I will have to say that for most users, a good air cooler is the way to go, and the only thing that can go wrong is the fan, that can very easily be changed, AIO water cooling looks nice, maybe performs better but you need a lot of space to put a 240mm radiator and in my case you need to invest another 30-50 euros for better fans that will have the same or higher push capacity and make less noise.

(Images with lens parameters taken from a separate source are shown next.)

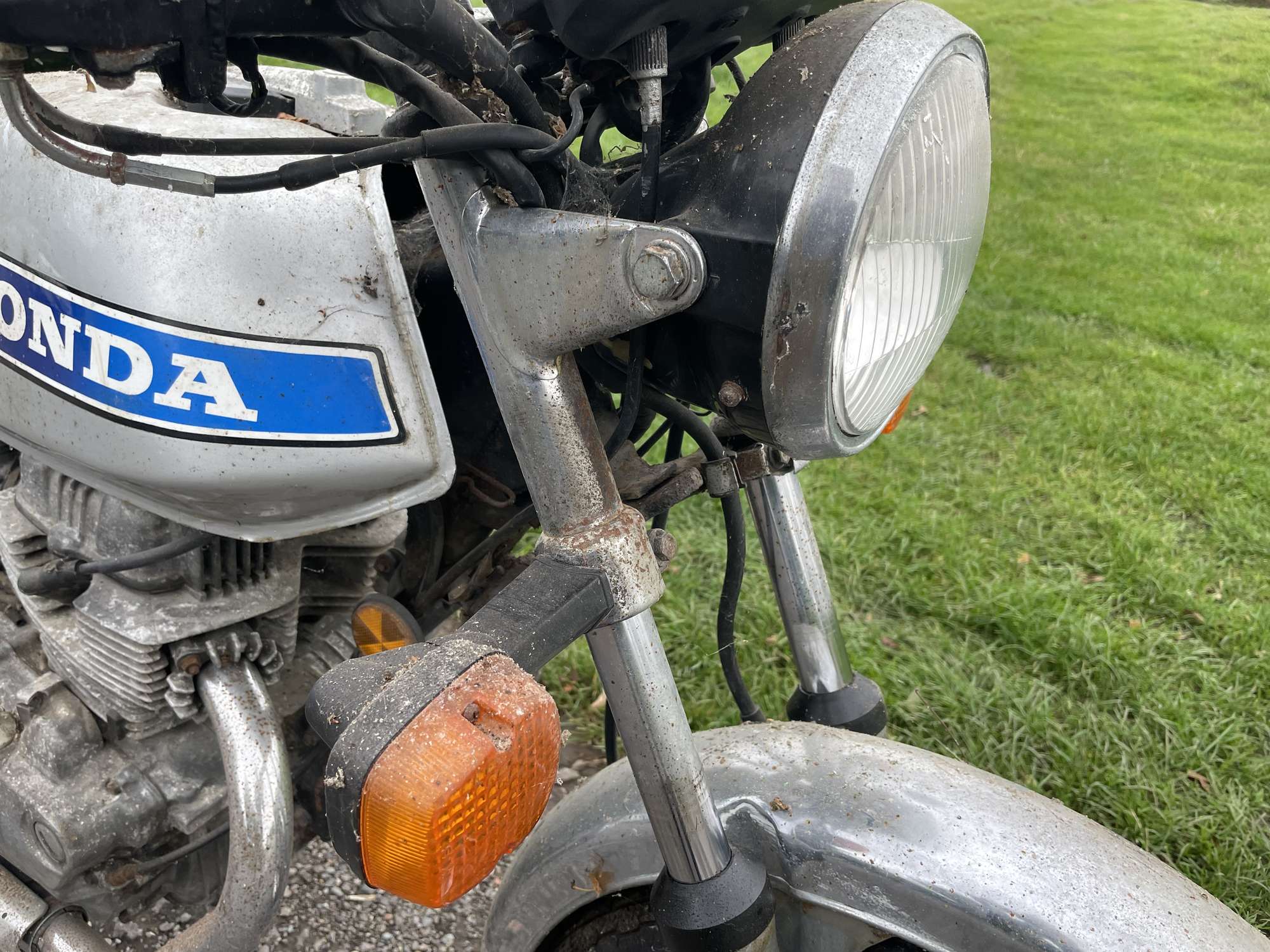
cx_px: 635
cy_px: 476
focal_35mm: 26
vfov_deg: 53.1
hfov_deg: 67.3
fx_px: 954
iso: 80
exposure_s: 1/121
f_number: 1.6
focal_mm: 4.2
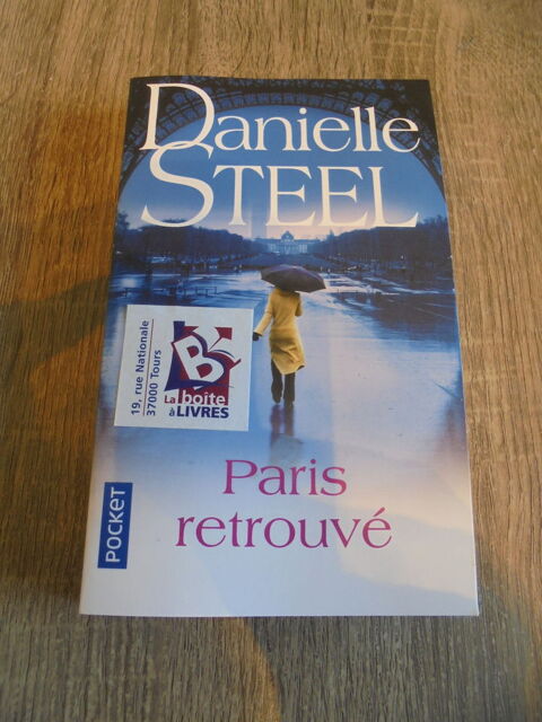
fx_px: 543
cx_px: 271
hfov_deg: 53.1
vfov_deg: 67.3
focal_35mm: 26
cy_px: 361
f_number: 3.5
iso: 200
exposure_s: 1/30
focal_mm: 4.6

If i had the option now to choose between an AIO and an air cooler I would have chosen the air colling option.


#7

I just used the low noise adapters on the fans and get good temps and quiet operation.
But yeah, static pressure fans can be noisy, by their nature, so in my case the adapters worked fine


#8

I can change the RPM on the software that Corsair offers, but for that price hey should have included better fans.


#9

Yes, negative pressure. All the air intakes in my case are filtered so dust isn’t a problem. I just clean the filters once a month or whenever I remember. :slight_smile:


#10

Interesting.
Cryorig uses a small fan on top of their closed loop cooler water block to cool the components around the CPU.
http://www.cryorig.com/a-series.php


#11

I was thinking of suggesting the additional fan, though it sounds like it requires a little extra rigging (or a case with a side vent & fan mount already aimed at that area of the motherboard).

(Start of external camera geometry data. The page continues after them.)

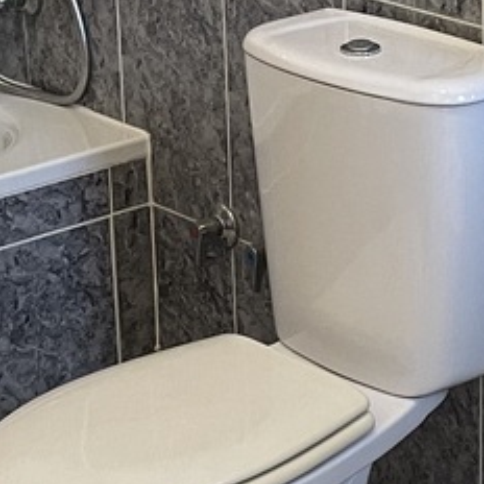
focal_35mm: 127
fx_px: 2009
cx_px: 465
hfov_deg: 13.6
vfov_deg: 13.7
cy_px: 213
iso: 100
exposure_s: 1/50
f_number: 1.6
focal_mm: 4.2
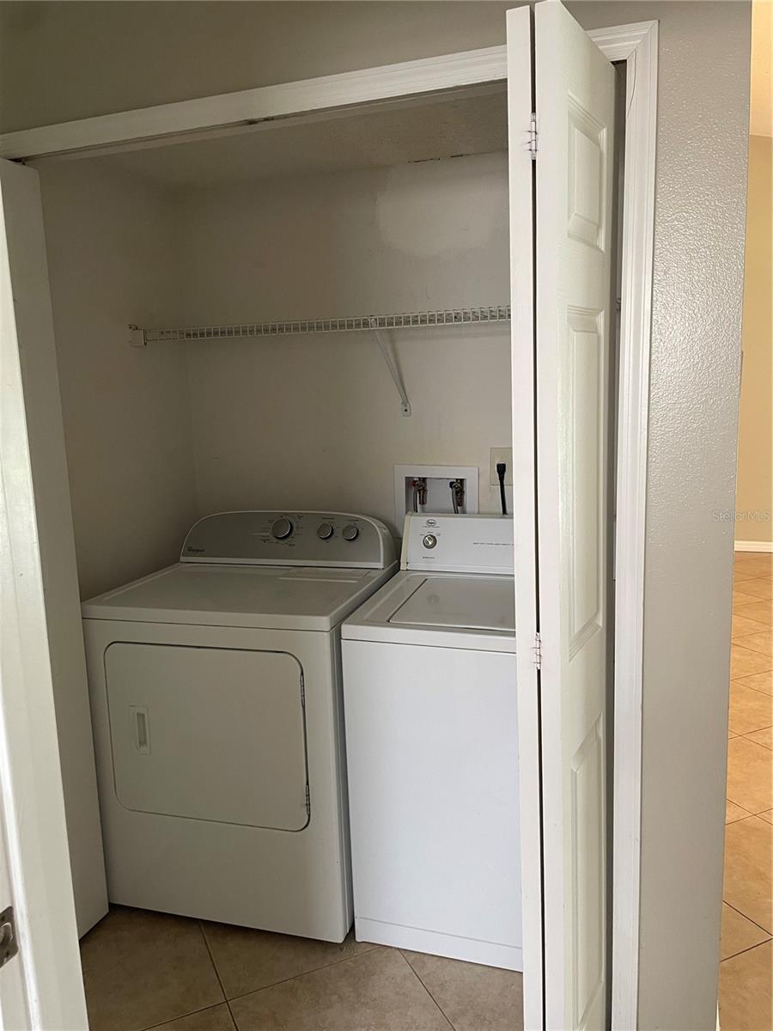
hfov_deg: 53.1
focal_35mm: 26
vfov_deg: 67.3
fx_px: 774
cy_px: 516
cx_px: 386
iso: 200
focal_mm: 4.2
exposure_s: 1/60
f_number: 1.6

With a liquid cooling setup where the pump’s speed can be varied (maybe by a PWM fan connector), and with a different fan configuration for the radiator, it does sound like it may be a little more palatable.

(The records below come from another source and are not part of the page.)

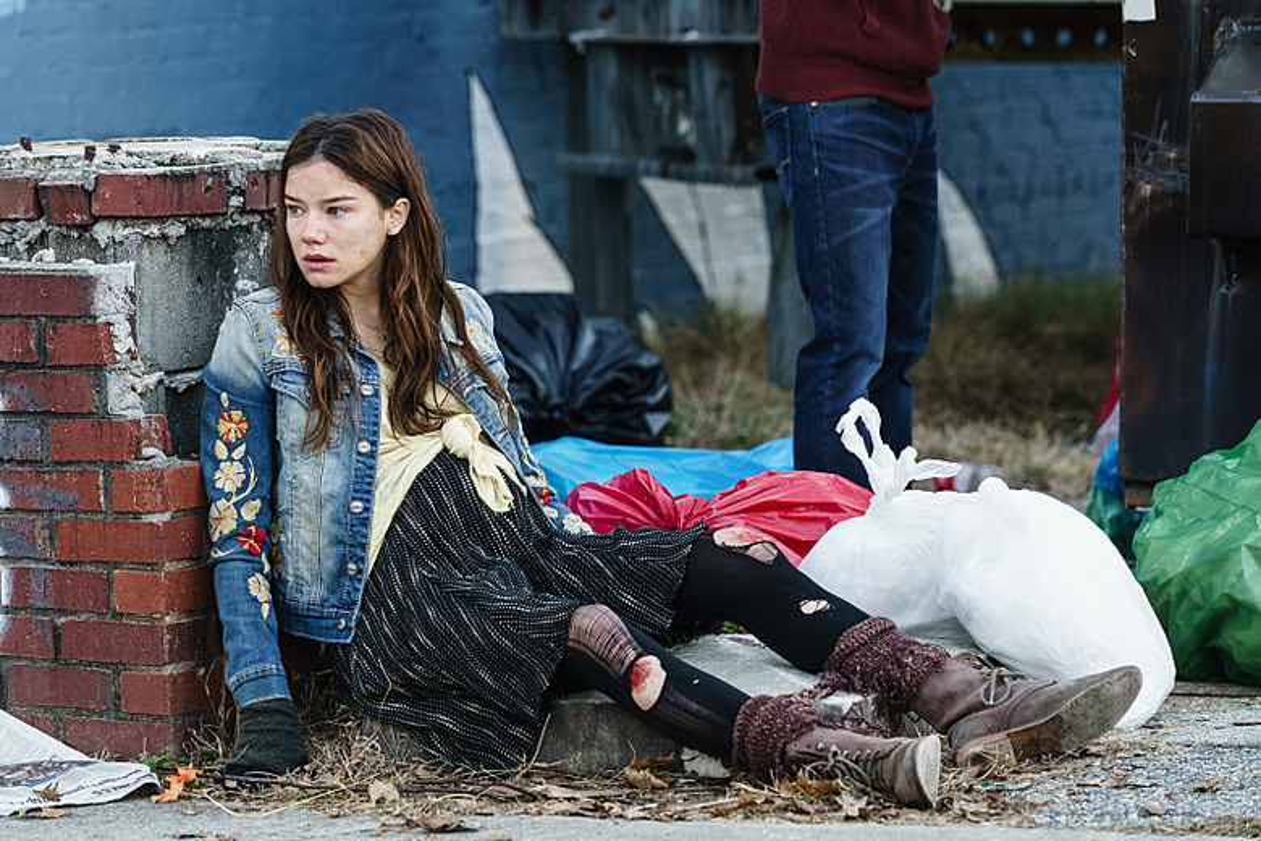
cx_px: 630
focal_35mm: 162
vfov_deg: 8.5
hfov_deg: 12.7
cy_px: 420
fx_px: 5674
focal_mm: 162
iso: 400
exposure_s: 1/200
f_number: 5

But since air cooling, in this scenario, performs quite admirably anyway…it seems like a personal preference more than anything. Good to know for the future. :slight_smile:


#12

I have 1 system air cooled and 1 water side by side. The new water cooled system is noticeably quieter, even when I was running stress tests over and over with higher and higher clocks. I have heard about water coolers having air bubbles and being noisy. Could that maybe have been your issue Dee. Even at my highest stable OC I had less noise than my air cooled i7 2600k running at minimal load with a 4.0 clock.


#13

I do know on my i5-4690K @4.2Ghz the fan is more productive but if I turn OC off it is quiet but I got after CoolerMaster for it and plus I do try to clean the fins from Dust Bunnies as much as I can. This will help keep the fans from running at higher rpm to keep CPU cool. That the disadvantage to air cooling “dust bunnies” but alot also has to do with the quality of the cooling system hardware you buy and if it is better made it will be quieter then cheaper models. So the Fan themselves can contribute to the noise effect so cheap fan would be more noisier then a better designed cooling fan. So there are two parts to all cooling system the heatsink or liquid heatsink and then the fans used to cool the system down. Mine is in my room and when idling can be heard but not deafening that you can’t sleep but if you Game the GPU and CPU fan are noticeable. But once I clean the CPU fins the amount of noise does go down-can say how much but in a small room you do notice a slight decrease.


#14

You should have went with the H-105… Far better cooling than any other Corsair model (older or newer). Granted it has no monitoring software (native) but this is not a drawback at all, when one considers the nearly unrivaled cooling performance and price-point AND the very simple installation of the unit.

I run an H-105 on a 4790K @4.6GHz; idle temp 21C, max under load (gaming) avg. 48C-52C. Stock Corsair fans, stock (included pre-installed) paste used, rad top mounted with fans pulling air into (intake) case vs. expelling (exhaust). I’ve read a lot of users do this when top-mounting rads and even recommend this; IMO this a no-no as exhausting hot internal case air across the rad will increase temps by 3C - 5*C, or more esp. if running SLI.